Mohamed Ben Ali dit Bahioud (celui qui rêve éveillé) rêvait
d'être cinéaste, réalisateur ou producteur.
Il n'avait pas fréquenté comme les autres enfants
de son âge, l'école publique.
Il était l'unique enfant d'Ihchach
à fabriquer et à monter des accessoires de projection
de cinéma. Ces accessoires étaient une lampe à
carbure, une loupe, des petites manivelles artisanales pour dérouler
et enrouler les films projetés.
L'écran était le voile blanc de sa maman qu'il
accrochait au mur de son hall obscur.
Il partait tous les matins faire les poubelles des cinémas
d'Agadir : cinémas Marhaba, Rialto en Ville Nouvelle,
cinémas Rex et Sahara à Talborjt, pour récupérer
les coupures de film qu'il mariait ensemble.
Il était le commentateur ; il se faisait aider par un
ami pour faire avancer minutieusement les morceaux du film.

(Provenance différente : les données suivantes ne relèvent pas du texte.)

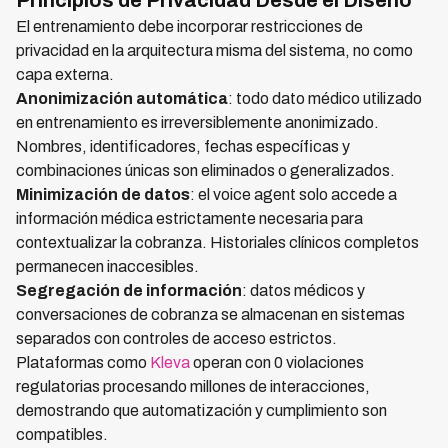
Principios de Privacidad Desde el Diseño
El entrenamiento debe incorporar restricciones de
privacidad en la arquitectura misma del sistema, no como
capa externa.
Anonimización automática
: todo dato médico utilizado
en entrenamiento es irreversiblemente anonimizado.
Nombres, identificadores, fechas específicas y
combinaciones únicas son eliminados o generalizados.
Minimización de datos
: el voice agent solo accede a
información médica estrictamente necesaria para
contextualizar la cobranza. Historiales clínicos completos
permanecen inaccesibles.
Segregación de información
: datos médicos y
conversaciones de cobranza se almacenan en sistemas
separados con controles de acceso estrictos.
Plataformas como
Kleva
operan con 0 violaciones
regulatorias procesando millones de interacciones,
demostrando que automatización y cumplimiento son
compatibles.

Il acheta une guitare, apprit à en
jouer pour accompagner la projection.
Les enfants d'Ihchach fréquentaient tout jeunes son cinéma
en payant l'entrée avec des toupies, des billes, des roulements,
dattes, pois chiches
Lahsen l'accompagnait lors des sorties de scouts et aimait sa
musique, ses chants berbères, ses projets et ses ambitions
Il se demande ce qu'il serait devenu aujourd'hui, s'il était
né à Hollywood.
Rescapé du séisme, on l'a perdu de vue depuis.